Early in September, I had the pleasure of being able to attend the Monroe Mandolin Camp held in a beautiful setting in Kingston Springs, Tennessee, just West of Nashville. Mike Compton and Heidi Herzog went to great efforts to produce and host a delightful experience. What a good time I had. If you are interested in Bill Monroe style mandolin, or Bill and his music, this is an excellent place for beginning, intermediate, and advanced students.
It seems to me that every mandolinist should be interested in the mandolin style of Bill Monroe. That some are not is a bit mysterious to me.
The mandolin and mandolin family of instruments are versatile. Vivaldi and Telemann wrote orchestral pieces for the mandolin, which are fabulous to my ear. There are jazz mandolinists, folk mandolinists, blues mandolinists, and of course, bluegrass mandolinists. The mandolin is comfortable in just about any musical genre.
No mandolin education is complete, though, without at least some understanding of Bill Monroe and his role in the modern renaissance of the mandolin. And it seems to me that modern renaissance is just what we are experiencing — mandolins, mandolas, mando-cellos, mandolin music, mandolin forums, mandolin camps, and mandolin luthiers making incredibly good instruments, rivaling in sound and workmanship some of the ancient ones so coveted. It is a wonderful thing.

- [DATA SUPPLIED]
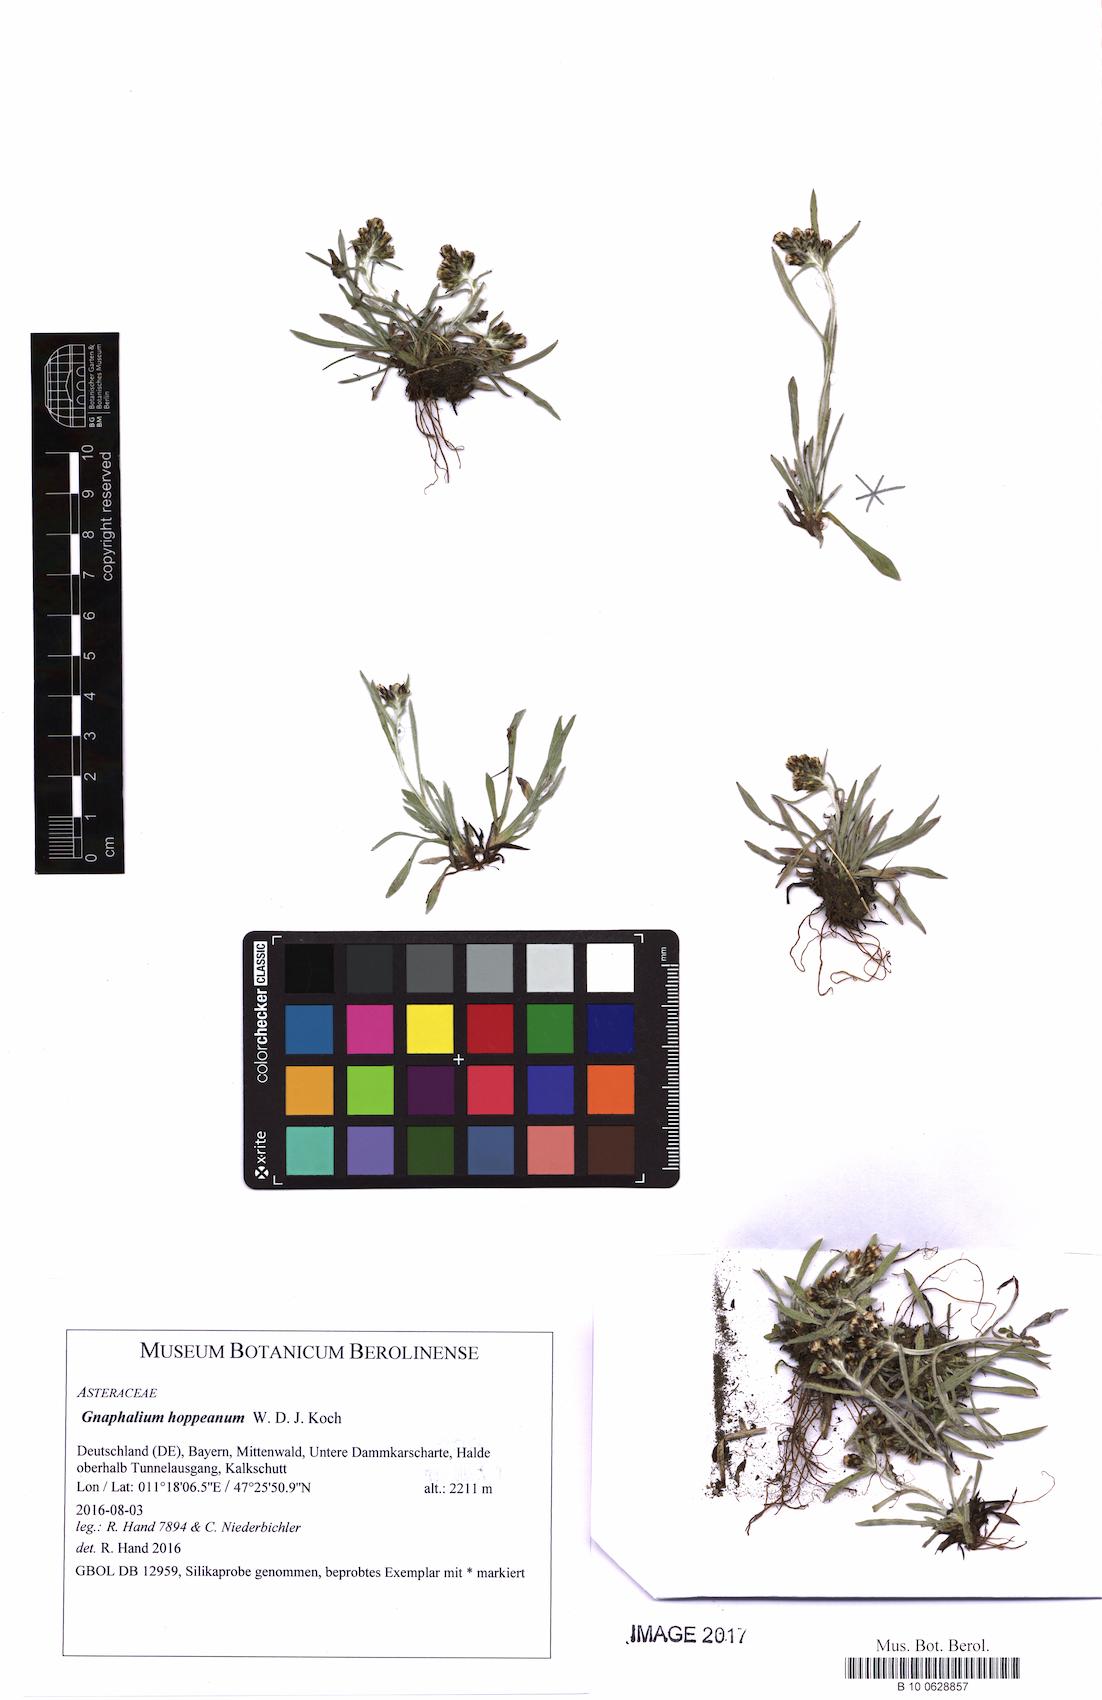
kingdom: Plantae
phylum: Tracheophyta
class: Magnoliopsida
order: Asterales
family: Asteraceae
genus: Omalotheca
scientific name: Omalotheca hoppeana
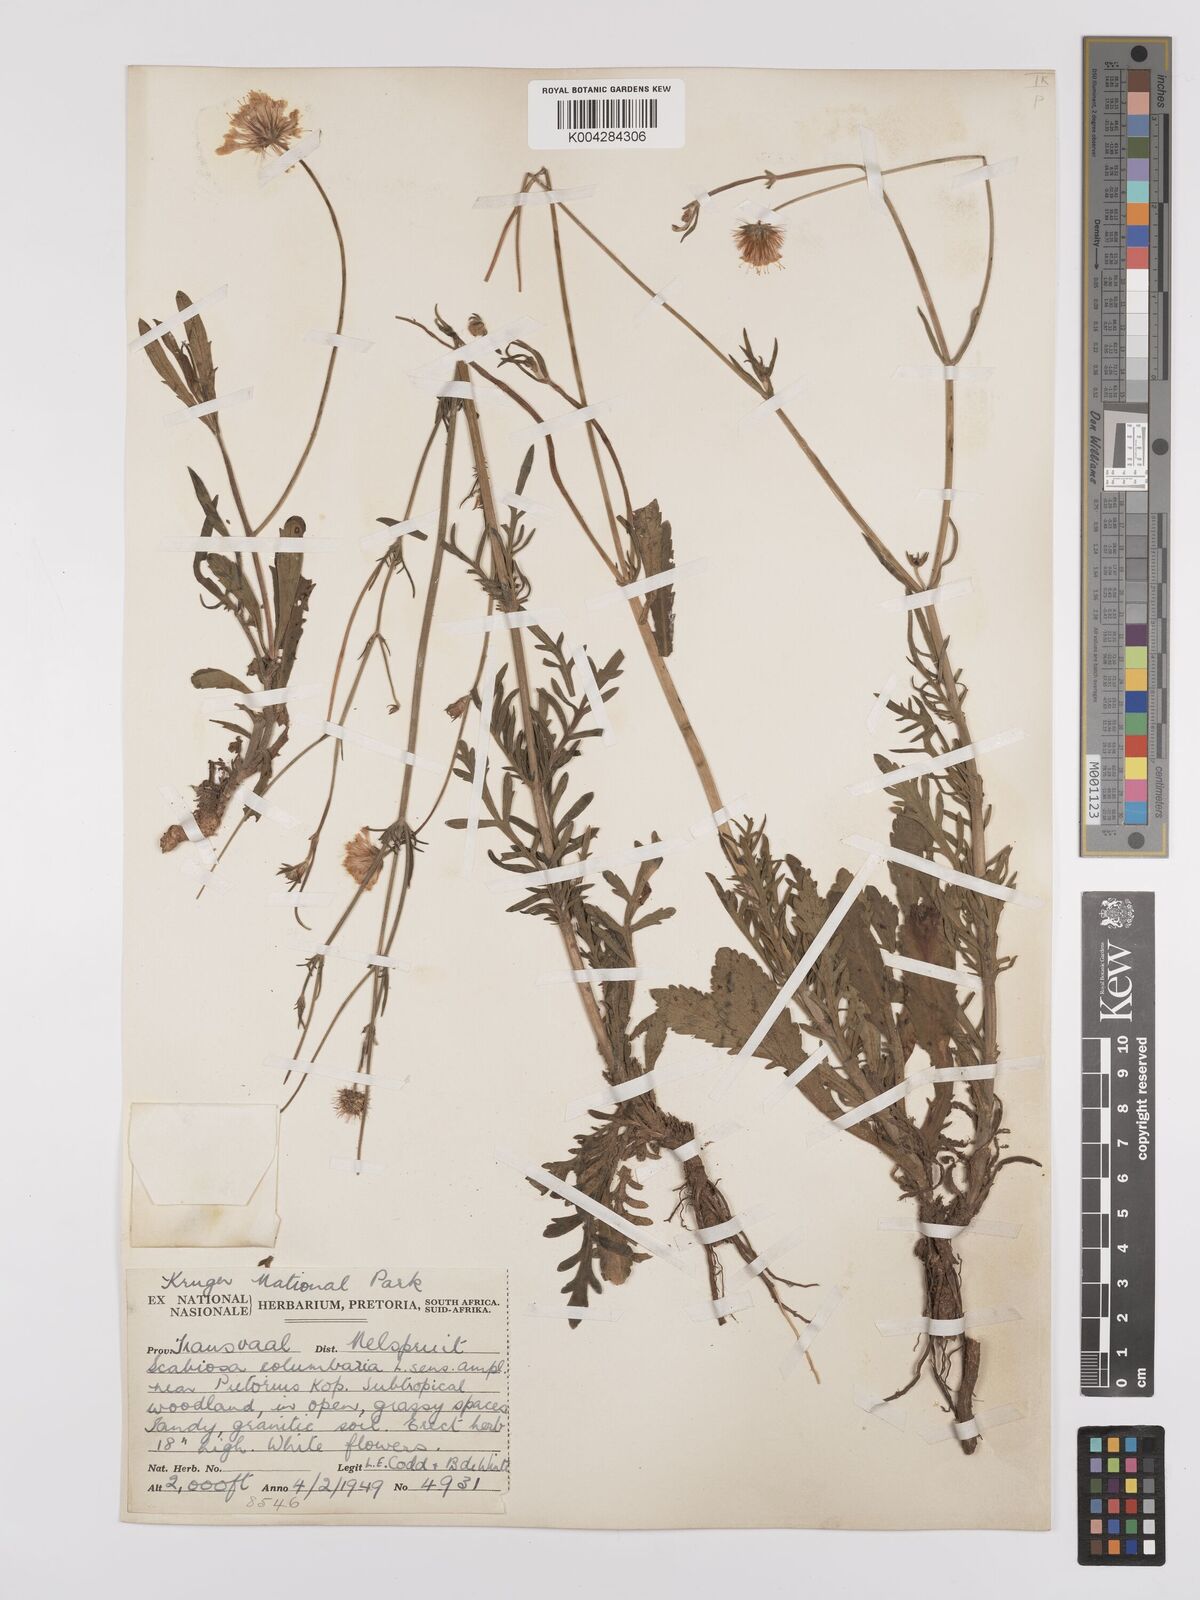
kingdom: Plantae
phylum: Tracheophyta
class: Magnoliopsida
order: Dipsacales
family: Caprifoliaceae
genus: Scabiosa
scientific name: Scabiosa austroafricana
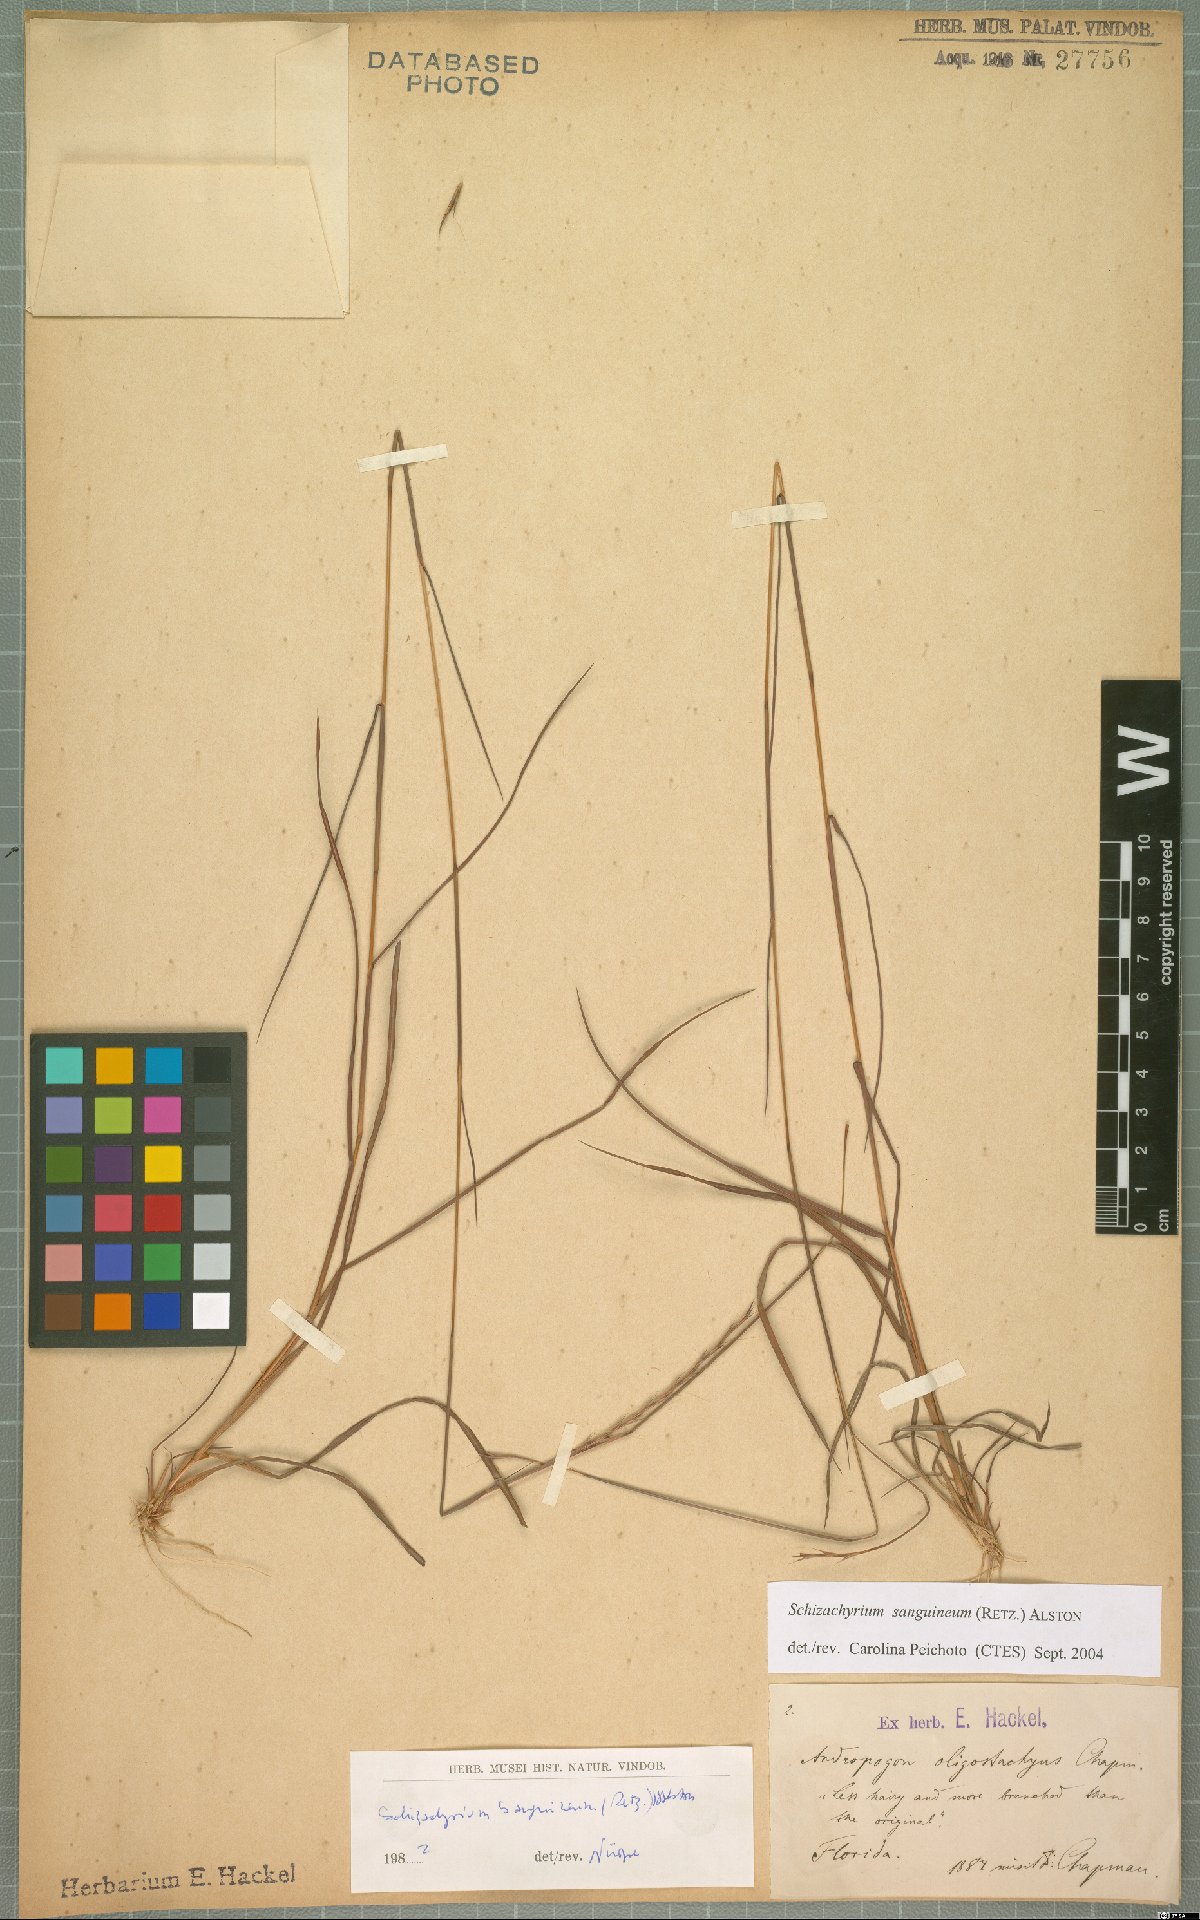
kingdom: Plantae
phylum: Tracheophyta
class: Liliopsida
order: Poales
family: Poaceae
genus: Schizachyrium
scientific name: Schizachyrium sanguineum
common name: Crimson bluestem
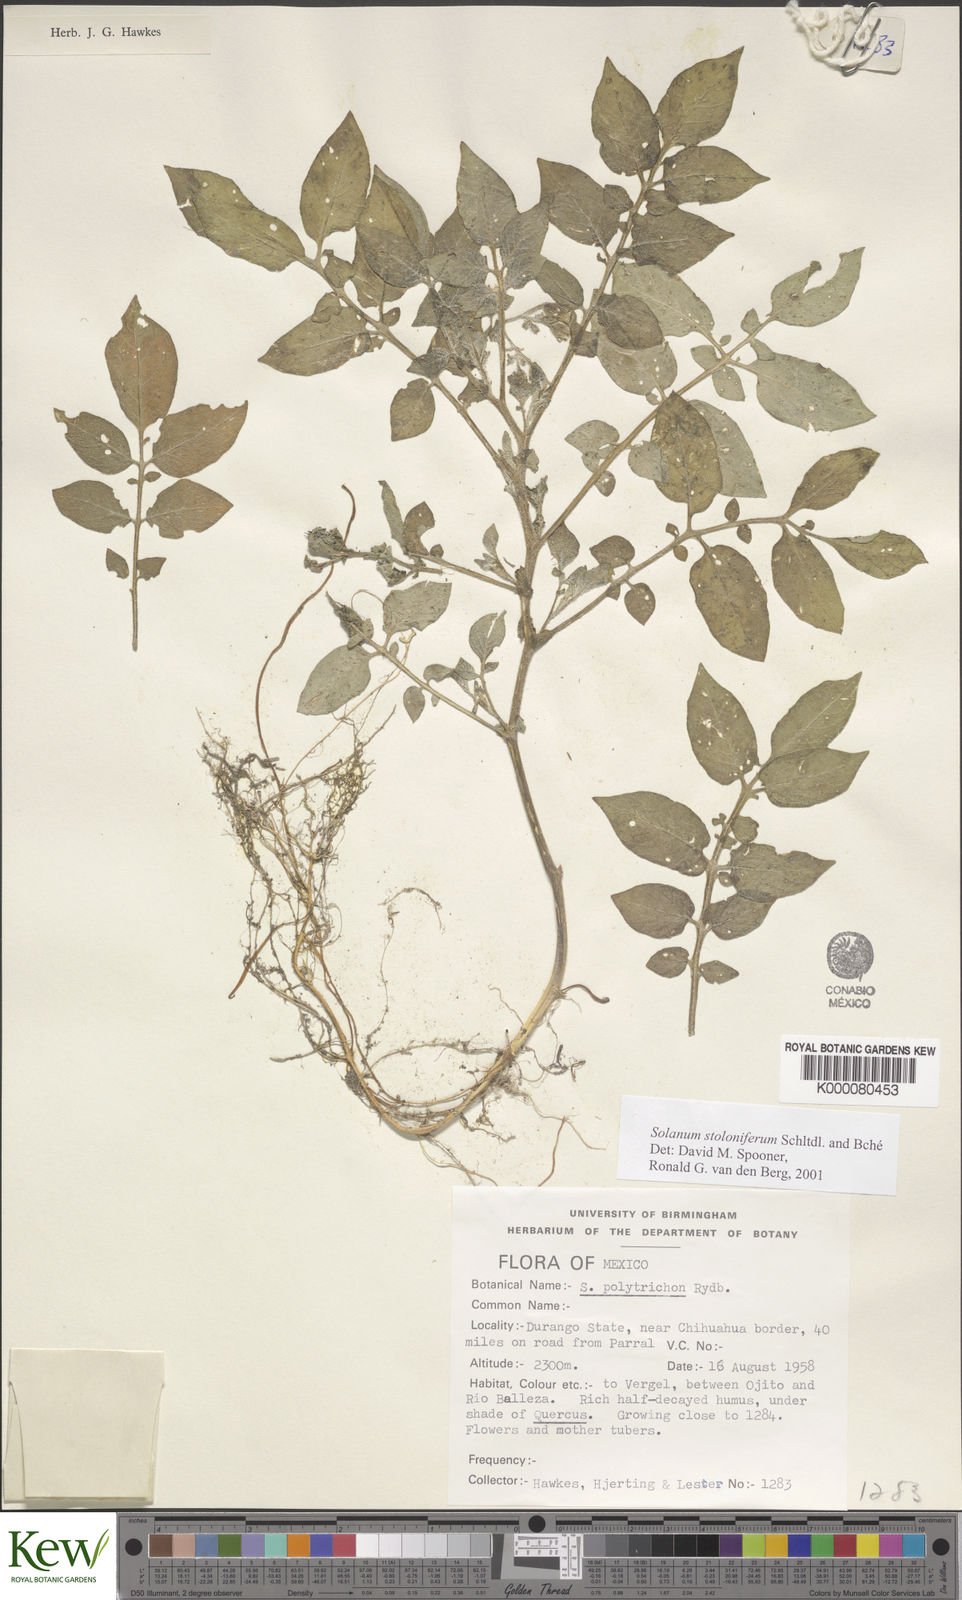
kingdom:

- [PROBLEM TO SOLVE]
Name every kind of mandolinist the mandolin camp text mentions.

- [CORRECT RESULT]
Jazz mandolinists, folk mandolinists, blues mandolinists, and bluegrass mandolinists.